Auch andere Analysten stufen genau diese Finanzierungsfrage als den entscheidenden Faktor für den Aktienkurs ein. Ungelöst bleiben dabei mehrere Risiken: die offene Finanzierungslücke von rund 225 Millionen Dollar, die Abhängigkeit vom Timing der Section-232-Regelung und der Steuergutschriften, Unsicherheit bei den Marktpreisen sowie eine gewisse Absatzschwäche, weil Kunden ihre Lagerbestände abbauen.

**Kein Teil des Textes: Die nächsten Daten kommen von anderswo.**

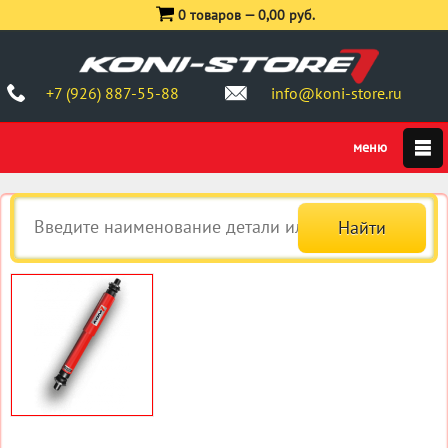
0 товаров —
0,00 руб.
+7 (926) 887-55-88
info@koni-store.ru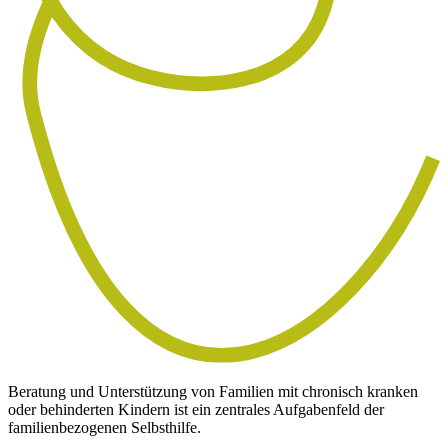
Beratung und Unterstützung von Familien mit chronisch kranken
oder behinderten Kindern ist ein zentrales Aufgabenfeld der
familienbezogenen Selbsthilfe.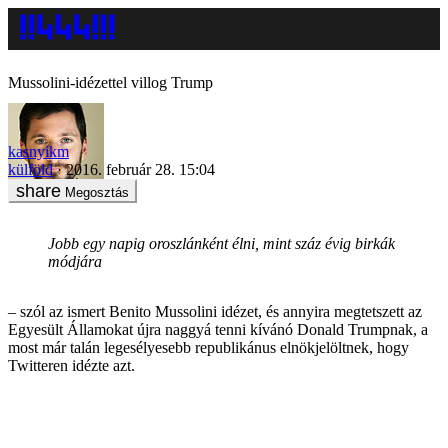
Mussolini-idézettel villog Trump
kasnyikm
külföld
2016. február 28. 15:04
Megosztás
Jobb egy napig oroszlánként élni, mint száz évig birkák
módjára
– szól az ismert Benito Mussolini idézet, és annyira megtetszett az
Egyesült Államokat újra naggyá tenni kívánó Donald Trumpnak, a
most már talán legesélyesebb republikánus elnökjelöltnek, hogy
Twitteren idézte azt.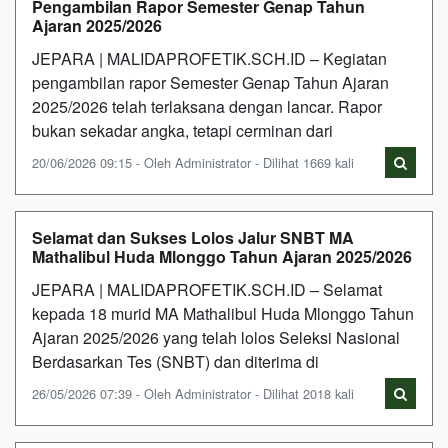
Pengambilan Rapor Semester Genap Tahun
Ajaran 2025/2026
JEPARA | MALIDAPROFETIK.SCH.ID – Kegiatan
pengambilan rapor Semester Genap Tahun Ajaran
2025/2026 telah terlaksana dengan lancar. Rapor
bukan sekadar angka, tetapi cerminan dari
20/06/2026 09:15 - Oleh Administrator - Dilihat 1669 kali
Selamat dan Sukses Lolos Jalur SNBT MA
Mathalibul Huda Mlonggo Tahun Ajaran 2025/2026
JEPARA | MALIDAPROFETIK.SCH.ID – Selamat
kepada 18 murid MA Mathalibul Huda Mlonggo Tahun
Ajaran 2025/2026 yang telah lolos Seleksi Nasional
Berdasarkan Tes (SNBT) dan diterima di
26/05/2026 07:39 - Oleh Administrator - Dilihat 2018 kali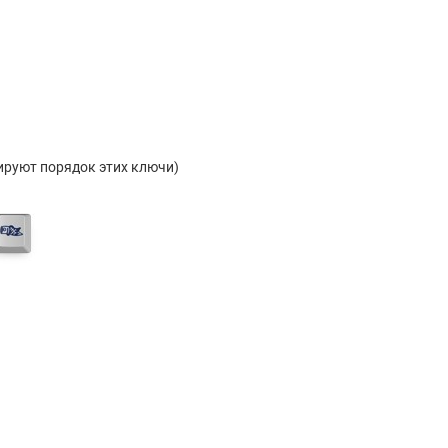
улируют порядок этих ключи)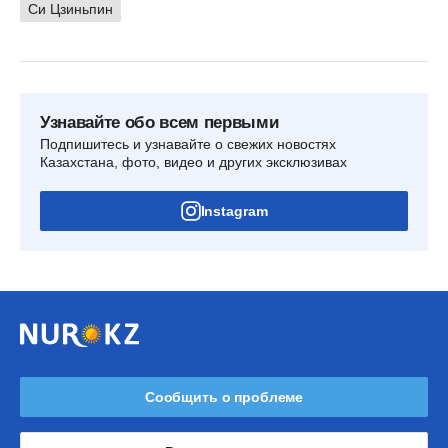
Си Цзиньпин
Узнавайте обо всем первыми
Подпишитесь и узнавайте о свежих новостях
Казахстана, фото, видео и других эксклюзивах
Instagram
Сообщить о проблеме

Hohe Verschuldung bleibt Risikofaktor

Neben dem Finanzierungsfortschritt behalten Analysten die Bilanz im Blick. Die Verschuldung ist deutlich gestiegen, das Verhältnis von Schulden zu Eigenkapital liegt bei etwa 2,0. Das erhöht die Anfälligkeit für Refinanzierungs- und Zinsrisiken und schränkt den strategischen Spielraum ein.

Für den kapitalintensiven G2-Ausbau steigt damit auch das Ausführungsrisiko. Analysten rechnen in den kommenden zwei bis sechs Monaten mit einer wachsenden Wahrscheinlichkeit weiterer externer Finanzierungsrunden.

Ausblick

Die G2_Austin-Anlage soll noch in diesem Jahr die Produktion aufnehmen. Anleger wägen derzeit die kurzfristige Kursschwäche gegen die Fortschritte bei der nicht verwässernden Finanzierung ab.

Die Lücke zwischen Needhams unverändertem Kursziel und dem aktuellen Kurs zeigt: Der Analyst hält den jüngsten Rückgang für losgelöst von der eigentlichen Finanzierungs- und Baustellen-Story. Die anhaltend hohe Schwankungsbreite der Aktie deutet allerdings darauf hin, dass der Markt diese Sichtweise noch nicht teilt.